Improvement in Aortic Valve Area in Patients With Aortic Stenosis Through Use of a New “Hourglass-Shaped” Valvuloplasty Balloon

Abstract: Objectives. The study aim was to assess the effect of hourglass-shaped V8 and TAV8 balloons (InterValve, Inc) on aortic valve area (AVA) and other outcomes in patients with severe aortic stenosis undergoing balloon aortic valvuloplasty (BAV). BAV has re-emerged with transcatheter therapy. Cylindrical balloons have been the device of choice despite limitations. The hourglass-shaped balloons, with shorter, broader segments separated by a narrowed waist, permit enhanced fixation and better leaflet opening without annular or sinotubular compromise. Methods. We compared outcomes of InterValve balloon use in patients undergoing BAV with outcomes of cylindrical balloon use in patients from a BAV database. Patients were propensity matched by age, gender, baseline AVA, left ventricular ejection fraction, and Society of Thoracic Surgeons mortality risk score. Endpoints included change in AVA and aortic insufficiency (AI) by echocardiography, new permanent pacemaker (PPM) implantation, and major adverse events (ie, procedural death, emergency surgery, or stroke). Results. Forty InterValve balloon patients were matched with 40 cylindrical balloon patients. Postprocedure change in AVA trended strongly in favor of InterValve balloon patients (0.29 ± 0.17 cm² vs 0.22 ± 0.15 cm²; P=.06). Maximum balloon sizes were significantly smaller for InterValve balloon patients. Worsened AI occurred less frequently with InterValve balloons. There was no difference in postprocedure PPM implantations or major adverse events. Conclusions. Use of the hourglass-shaped balloons provided larger AVA, as compared with use of cylindrical balloons. Use of the novel balloons was not associated with an increase in AI, PPM, or major adverse events. 
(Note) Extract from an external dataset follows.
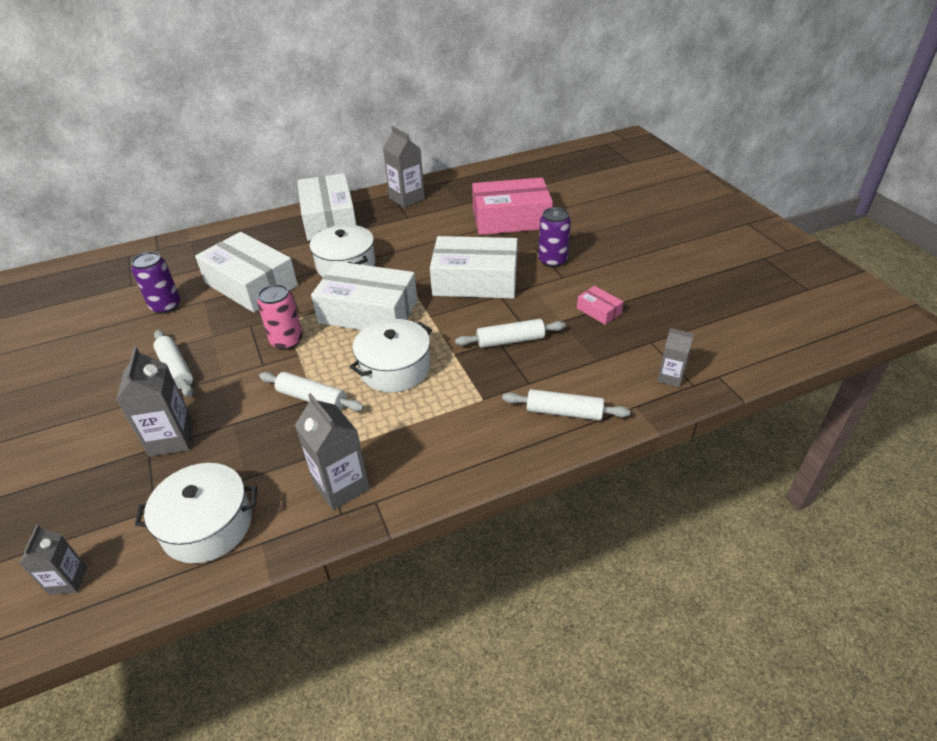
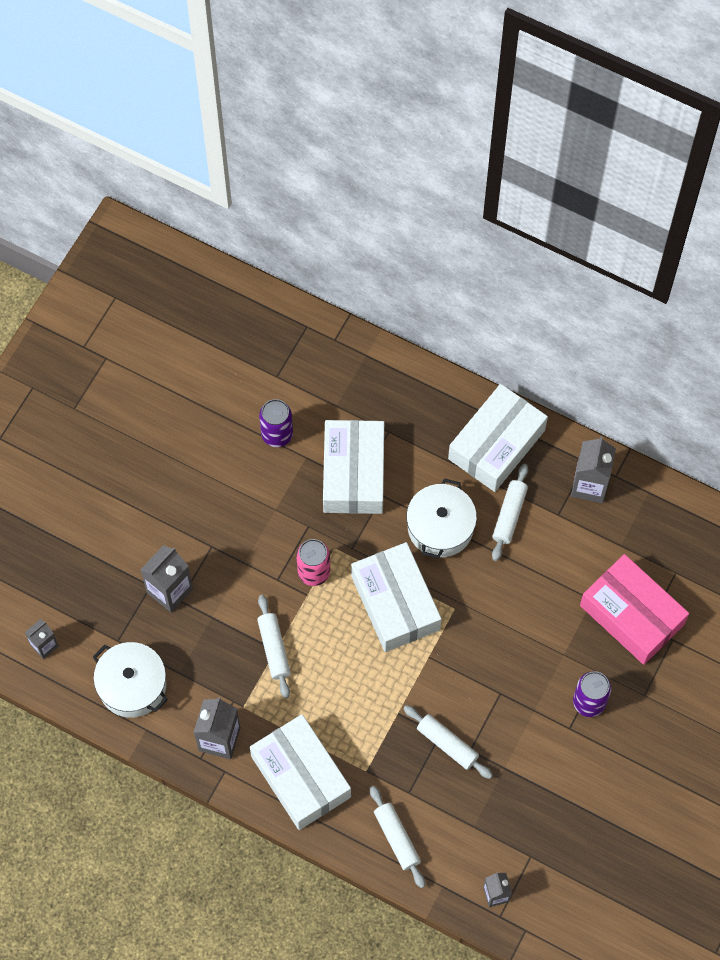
camera: 50 degrees right, 25 degrees up
(176, 369) = (225, 521): white rolling pin -> white rolling pin (509, 515)
(394, 368) = (348, 681): white pot -> none
(475, 280) = (505, 657): white box -> white box (301, 776)
(598, 311) = (541, 790): pink box -> none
J INVASIVE CARDIOL 2017;29(12):411-415.

Key words: new device, balloon aortic valvuloplasty

Initial experience with balloon aortic valvuloplasty (BAV) in the 1980s for the treatment of severe, calcific aortic stenosis as an alternative to surgical aortic valve replacement demonstrated technical feasibility, acceptable safety, and modest improvement in aortic valve area (AVA).^1-4 Patients who underwent successful BAV experienced transient symptomatic improvement. With recognition of near-uniform restenosis in these patients, who were predominantly surgical candidates, enthusiasm for the procedure waned. Over the subsequent 10-15 years, non-surgical candidates – often elderly patients – were seldom offered the palliative benefits of this procedure.
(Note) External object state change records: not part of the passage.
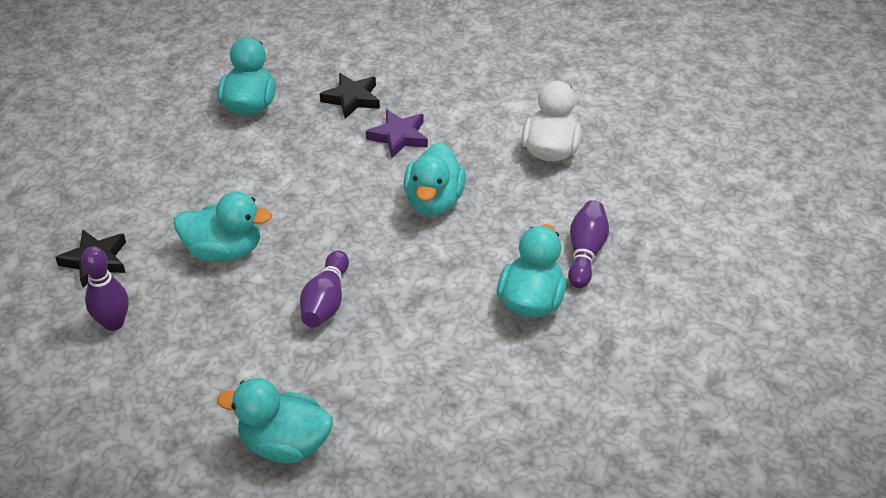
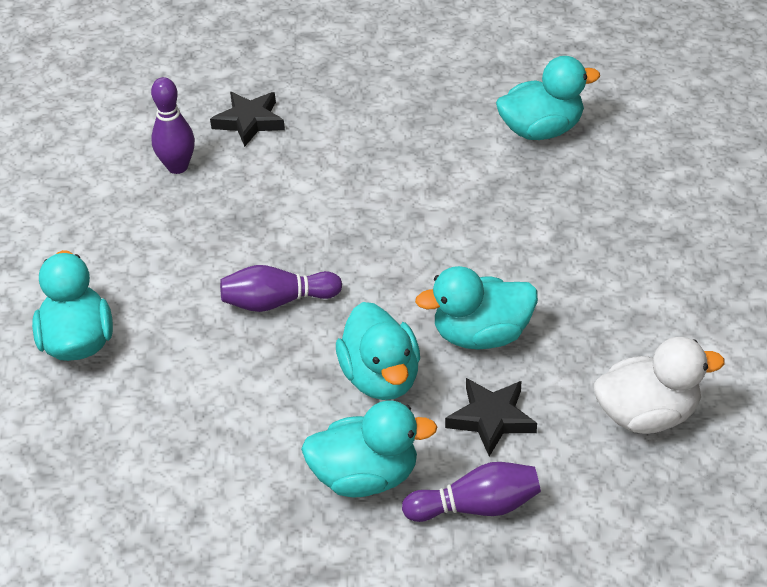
camera: 70 degrees right, 0 degrees up
(224, 250) = (309, 200): turquoise duck -> turquoise duck (381, 378)
(352, 99) = (612, 203): black star -> black star (491, 419)
(399, 137) = (573, 266): purple star -> none

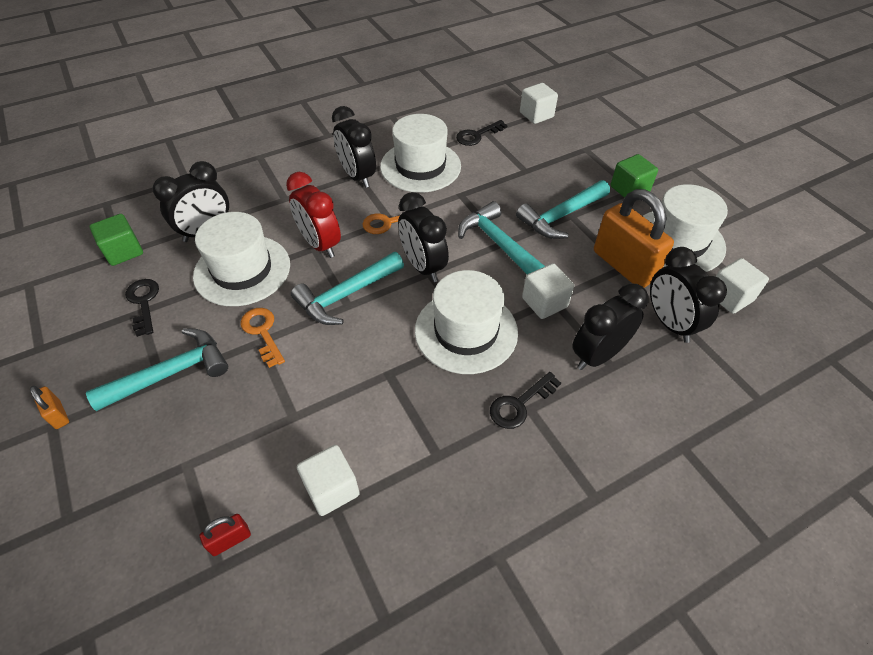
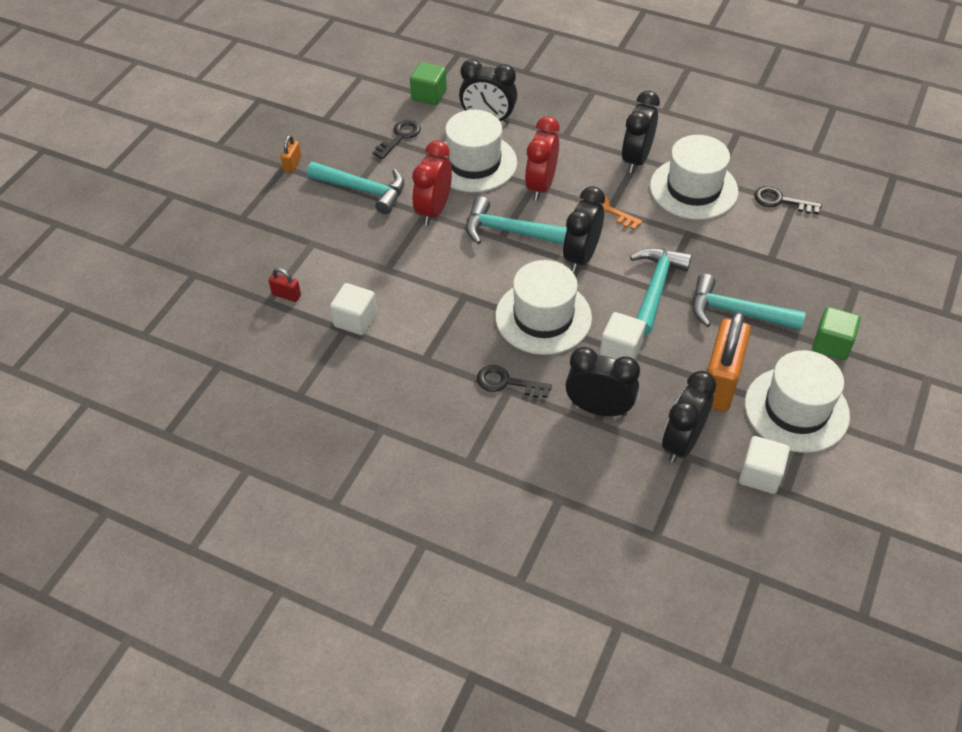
camera: 55 degrees right, 0 degrees up
(262, 333) = (433, 210): orange key -> red clock
(536, 115) = (865, 225): white cube -> none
Now that transcatheter aortic valve replacement (TAVR) has expanded the options for patients with aortic stenosis who are at high risk or are not surgical candidates, the use of BAV has undergone a resurgence. BAV is increasingly used as a bridge to TAVR. For example, “diagnostic” BAV is performed in patients with multiple causes for shortness of breath (eg, lung disease). BAV may be undertaken in patients with severe myocardial dysfunction, renal insufficiency, or other organ-system failure that may be reversible with this technique. BAV is also performed in high-risk patients for non-elective, non-cardiac surgery; in patients requiring high-risk percutaneous coronary intervention before TAVR (combined BAV and percutaneous coronary intervention); in hemodynamically unstable patients as a tool for TAVR predilation and postdilation; and for palliation in patients with limited longevity (ie, predicted survival less than 1-2 years).

Despite their limitations, cylindrical balloons have been the mainstay for BAV. However, “hourglass-shaped” valvuloplasty balloons (the V8 and its second-generation iteration, the TAV8 balloon; InterValve, Inc) have now been designed to better conform to the aortic valve anatomy, having proximal and distal bulbous segments separated by a persistently narrowed waist to permit enhanced fixation and broader leaflet opening without annular compromise. In this study of patients with severe aortic stenosis, we compare the effect of the InterValve balloons on AVA and other outcomes with those of patients who underwent BAV using traditional cylindrical balloons.

Methods

Study population and endpoints. Consecutive patients between January 2015 and December 2015 who underwent BAV with InterValve balloons for severe, symptomatic aortic stenosis at Abbott Northwestern Hospital in Minneapolis, Minnesota and United Hospital in Saint Paul, Minnesota were included in the present study. These patients were compared with a propensity-matched group on a 1:1 basis for age, gender, left ventricular ejection fraction (LVEF), baseline AVA, and Society of Thoracic Surgeons (STS) mortality risk score. The matched control group was selected from the Minneapolis Heart Institute Foundation’s prospective BAV database with 403 patients in whom cylindrical balloons were used. InterValve catheters are approved for commercial use by the United States Food and Drug Administration. All patients provided informed consent for their data to be collected for research purposes, and Institutional Review Board approval was obtained. 

Endpoints included change in AVA and aortic insufficiency by echocardiography, new permanent pacemaker (PPM) implantation, and major adverse events. Intraprocedural hemodynamics were not used given the instability of acute postprocedural findings.⁵ Recorded major adverse events were defined as procedure-related mortality, major or minor stroke according to Valve Academic Research Consortium (VARC)-2 criteria, and the need for emergency surgery.⁶ Transthoracic echocardiographic images were obtained within 1 month preoperatively and within 72 hours postoperatively. Changes in AVA and degree of aortic insufficiency were documented from these echocardiographic studies. Aortic insufficiency was quantified numerically: 0 = none to trace; 1+ = mild; 2+ = moderate; 3+ = severe. For comparison, 12-lead electrocardiograms were recorded preoperatively and 24 hours postoperatively to determine the presence of new atrioventricular conduction defects.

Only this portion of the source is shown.